When it comes to aging, Abraham Lincoln took the high road by focusing on the experience gained along the way, stating, “And in the end, it’s not the years in your life that count; it’s the life in your years.” Mark Twain offered a decidedly more flippant take on the subject: “Age is an issue of mind over matter. If you don’t mind, it doesn’t matter.” That comment might have been made in jest, but it’s worth remembering that there’s often a fair amount of truth in humor. American culture tends to celebrate youth, but there truly is something to be said for the joys of aging.
Celebrating the Joys of Aging
Advertisers would have you think that growing older is all about aches and pains and wrinkles and grey hair. Savvy seniors know that there is much more involved to adding years to your age. While few would argue that garnering years is all rainbows and unicorns, there are certainly some positive things about aging.
Seniors Are Happier
According to Smithsonian Magazine, seniors tend to be happier than their younger counterparts, and there are multiple scientific studies to prove it. It seems as if negative emotions like anger, fear, and sadness become less pronounced as people age and gain emotional maturity. Risk-taking and regret tend to decrease, and self-acceptance and happiness often blossom as people get better at living in the moment.

• **Landmark coordinate rows**
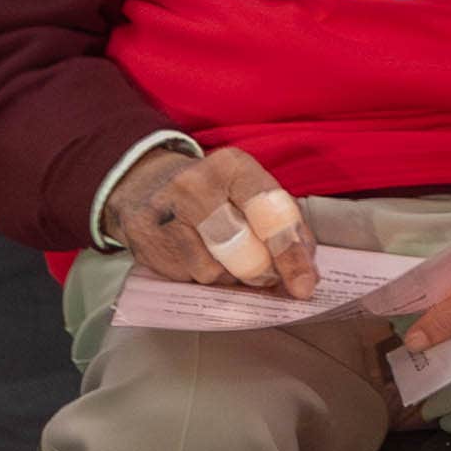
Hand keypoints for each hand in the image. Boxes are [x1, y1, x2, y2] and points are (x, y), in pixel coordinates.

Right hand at [107, 143, 318, 296]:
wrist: (145, 184)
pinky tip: (200, 257)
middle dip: (263, 272)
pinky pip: (188, 279)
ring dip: (232, 277)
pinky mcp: (144, 243)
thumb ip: (284, 224)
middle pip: (242, 251)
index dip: (290, 254)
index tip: (305, 284)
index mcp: (232, 166)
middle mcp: (194, 187)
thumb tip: (306, 273)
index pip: (269, 215)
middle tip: (269, 275)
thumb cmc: (214, 191)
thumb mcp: (252, 189)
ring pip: (215, 272)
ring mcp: (165, 216)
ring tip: (228, 257)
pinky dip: (205, 278)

• **Task prompt**
Pick up the text on the joys of aging where it stops and continue it.

• **Output of the exercise**
Seniors Enjoy Financial Perks
A single senior discount may not produce massive savings; however, these discounts are a very common phenomenon. Entertainment venues, restaurants, museums, retail establishments, and travel groups all tend to offer them. When combined, they can produce substantial savings.
Seniors Have Clear Priorities
Younger people are often pulled in multiple directions. They are often torn between what they want, what they think they should do, and what others tell them they need to do. Seniors usually have a much easier time when it comes to sorting out their wants and their needs. A lifetime of experience has given them real skills when it comes to prioritizing.
Seniors Have the Bilaterization Bonus
It’s true. Aging is associated with some losses in memory and cognition. However, the brain is an amazing thing. As the Boston Herald reports, studies show that seniors are more likely to benefit from bilaterization. In other words, seniors are more likely than younger adults to use both hemispheres of their brain simultaneously. It’s a habit that can actually sharpen their reasoning and problem-solving skills, allowing them to excel at cognitively challenging tasks.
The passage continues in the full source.